● **Actions to take**:
- 1) In the thread about HPS lamps with built-in ballasts, rewrite the part that begins at the words "## Dankerz (Jun" and stops after "simple to re-wire.", changing "igniter" to "starter".
- 2) According to the thread about HPS lamps with built-in ballasts, what kind of lamp does RatherBBurnin use?
- 3) For each statement below, answer yes or no according to the thread about HPS lamps with built-in ballasts, and quote the words from the thread that decide it.
(a) Mutt moved the ballasts of the 70W flood HIDs out of the lamps.
(b) RatherBBurnin's room runs between 73 and 83.
(c) maineharvest bought the lamp and the ballast separately.

======== Given passage

# hps with built in ballast



## maineharvest (Jun 20, 2007)

Anybody here use the hps lamps with the built in ballast?  Ive noticed that a lot of the people here use a lamp with the ballast seperate.  Im using the built in ballast lamp and i know it probably puts off more heat than the other kind but why else would you want to buy the lamp and ballast seperate.  It was cheaper and it just seems more efficient to buy it as one.  Anybody got any input?


----------



## Mutt (Jun 20, 2007)

I had a couple of 70W flood HID's. but I ended up gutting them and making the ballast remote myself. It's the heat.....seperate ballast means you can have it outside of the grow area and keep it cooler.


----------



## RatherBBurnin (Jun 20, 2007)

I use a 400w MH that is ballast and bulb together... it does produce a bit more heat... but i havent found it to be a huge problem yet....


----------



## PurpleSkunk (Jun 23, 2007)

i think ballast out of the grow room is much better.less heat.less stress!


----------



## RatherBBurnin (Jun 23, 2007)

Of course... but if you dont have heat issues.. then it will work just fine..and ive seen many great deals on industrail ballasts like that... 
Personally i think come this winter i may have cold issues.. so im gonna be glad to have that extra heat in the room...  if your running 90s.. then the ballast is a problem.. i run between 73-83 area depending on where i have my a/c set for the house..


----------



## Dankerz (Jun 23, 2007)

2 pics of my 150hps unit that was an all in one unit but i re-wired it so i can put the ballast/igniter out side the grow room for alot less heat. simple to re-wire.


----------

================
======== Information given

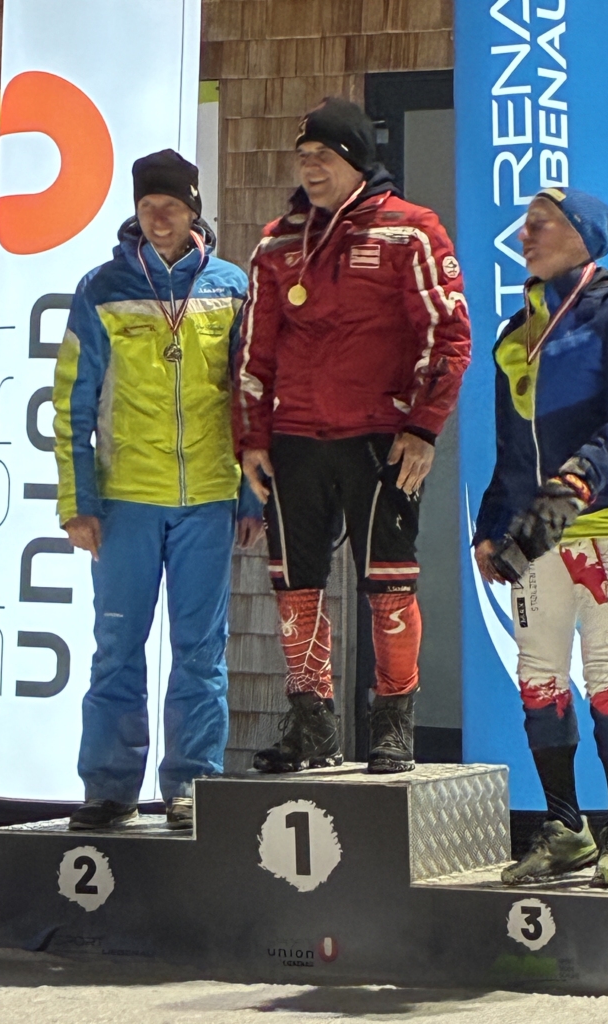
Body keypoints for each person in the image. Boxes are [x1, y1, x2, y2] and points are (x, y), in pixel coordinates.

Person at [235, 97, 471, 774]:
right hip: (293, 439)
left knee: (389, 584)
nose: (311, 168)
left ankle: (393, 726)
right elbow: (253, 352)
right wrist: (252, 440)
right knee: (294, 584)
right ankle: (312, 725)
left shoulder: (411, 231)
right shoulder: (277, 243)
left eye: (325, 157)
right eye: (303, 157)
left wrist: (423, 428)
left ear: (358, 160)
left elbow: (449, 336)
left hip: (381, 438)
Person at [53, 149, 263, 832]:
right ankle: (109, 787)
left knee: (201, 651)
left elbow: (250, 399)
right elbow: (71, 402)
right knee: (117, 646)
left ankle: (192, 786)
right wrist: (77, 502)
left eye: (171, 205)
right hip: (125, 501)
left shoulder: (231, 287)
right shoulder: (102, 288)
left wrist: (252, 497)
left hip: (209, 497)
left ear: (194, 209)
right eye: (148, 206)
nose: (159, 217)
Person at [473, 188, 608, 887]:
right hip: (534, 530)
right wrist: (493, 525)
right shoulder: (517, 329)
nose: (525, 235)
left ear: (583, 236)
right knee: (538, 676)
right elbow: (511, 448)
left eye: (541, 224)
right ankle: (566, 829)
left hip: (607, 523)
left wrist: (578, 481)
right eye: (524, 224)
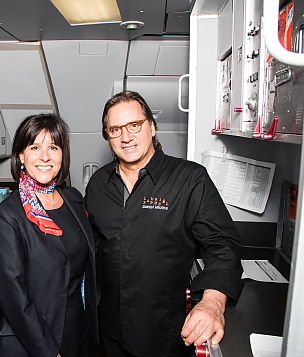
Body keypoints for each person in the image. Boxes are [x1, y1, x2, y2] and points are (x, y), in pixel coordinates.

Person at [85, 91, 244, 357]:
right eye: (115, 129)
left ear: (152, 127)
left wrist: (213, 303)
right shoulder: (99, 184)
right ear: (107, 136)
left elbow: (223, 245)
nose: (126, 137)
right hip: (112, 330)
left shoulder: (189, 179)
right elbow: (93, 246)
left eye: (134, 125)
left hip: (165, 333)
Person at [0, 114, 98, 357]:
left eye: (53, 147)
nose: (45, 157)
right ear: (20, 156)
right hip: (31, 342)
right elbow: (14, 298)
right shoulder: (7, 216)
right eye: (35, 147)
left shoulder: (72, 199)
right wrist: (48, 352)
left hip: (75, 332)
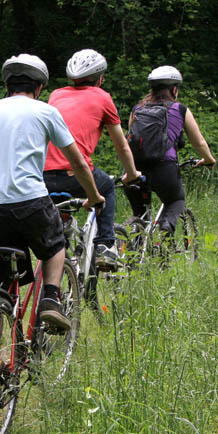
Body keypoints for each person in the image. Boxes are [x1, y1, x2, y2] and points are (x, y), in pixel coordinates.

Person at [0, 53, 105, 331]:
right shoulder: (45, 112)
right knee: (55, 247)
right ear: (39, 87)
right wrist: (94, 195)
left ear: (7, 85)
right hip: (31, 202)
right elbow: (77, 161)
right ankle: (51, 301)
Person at [43, 49, 141, 270]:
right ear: (100, 78)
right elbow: (121, 144)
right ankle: (105, 246)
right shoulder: (102, 97)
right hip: (75, 174)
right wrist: (132, 173)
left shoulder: (56, 95)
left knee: (60, 222)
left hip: (43, 176)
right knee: (106, 186)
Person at [123, 65, 216, 233]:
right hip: (163, 168)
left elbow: (127, 142)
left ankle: (134, 255)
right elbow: (198, 142)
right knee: (176, 200)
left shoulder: (137, 110)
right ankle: (166, 227)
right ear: (174, 89)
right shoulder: (180, 109)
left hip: (133, 169)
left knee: (140, 216)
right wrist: (209, 159)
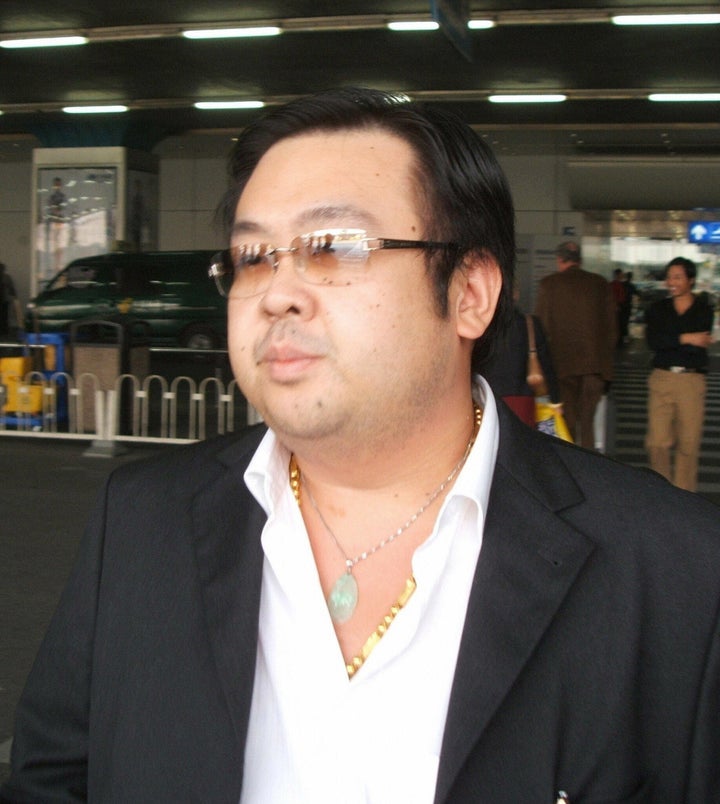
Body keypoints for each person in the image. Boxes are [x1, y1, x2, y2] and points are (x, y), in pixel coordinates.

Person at [2, 89, 719, 804]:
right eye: (253, 256)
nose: (277, 293)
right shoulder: (141, 519)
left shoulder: (672, 571)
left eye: (335, 247)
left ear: (470, 292)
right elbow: (53, 777)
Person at [534, 241, 617, 448]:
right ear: (580, 260)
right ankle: (589, 473)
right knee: (588, 424)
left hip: (562, 367)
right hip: (595, 368)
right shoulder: (600, 284)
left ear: (560, 260)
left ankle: (570, 473)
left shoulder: (549, 284)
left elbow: (540, 329)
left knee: (566, 423)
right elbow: (612, 329)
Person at [644, 256, 714, 492]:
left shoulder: (704, 309)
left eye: (677, 277)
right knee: (657, 442)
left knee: (688, 443)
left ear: (690, 280)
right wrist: (687, 338)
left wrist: (672, 339)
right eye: (669, 277)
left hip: (691, 380)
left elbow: (699, 344)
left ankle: (685, 495)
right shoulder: (657, 309)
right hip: (662, 377)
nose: (671, 282)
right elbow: (654, 341)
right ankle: (663, 492)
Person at [480, 291, 560, 428]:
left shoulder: (480, 326)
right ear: (516, 295)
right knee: (522, 444)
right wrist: (556, 401)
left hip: (490, 398)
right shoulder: (530, 324)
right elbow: (546, 365)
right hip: (523, 399)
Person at [0, 262, 19, 339]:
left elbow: (11, 288)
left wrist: (14, 296)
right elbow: (11, 288)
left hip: (4, 300)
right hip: (4, 300)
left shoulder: (6, 277)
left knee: (4, 316)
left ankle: (4, 331)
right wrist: (14, 296)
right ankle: (4, 331)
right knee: (4, 316)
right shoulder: (6, 277)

================

● **Answers by item number**:
- 1)
## Dankerz (Jun 23, 2007)

2 pics of my 150hps unit that was an all in one unit but i re-wired it so i can put the ballast/starter out side the grow room for alot less heat. simple to re-wire.

- 2) A 400w MH lamp with the ballast and bulb together.

- 3)
(a) Yes: "I ended up gutting them and making the ballast remote myself."
(b) Yes: "i run between 73-83 area depending on where i have my a/c set for the house"
(c) No: "Im using the built in ballast lamp"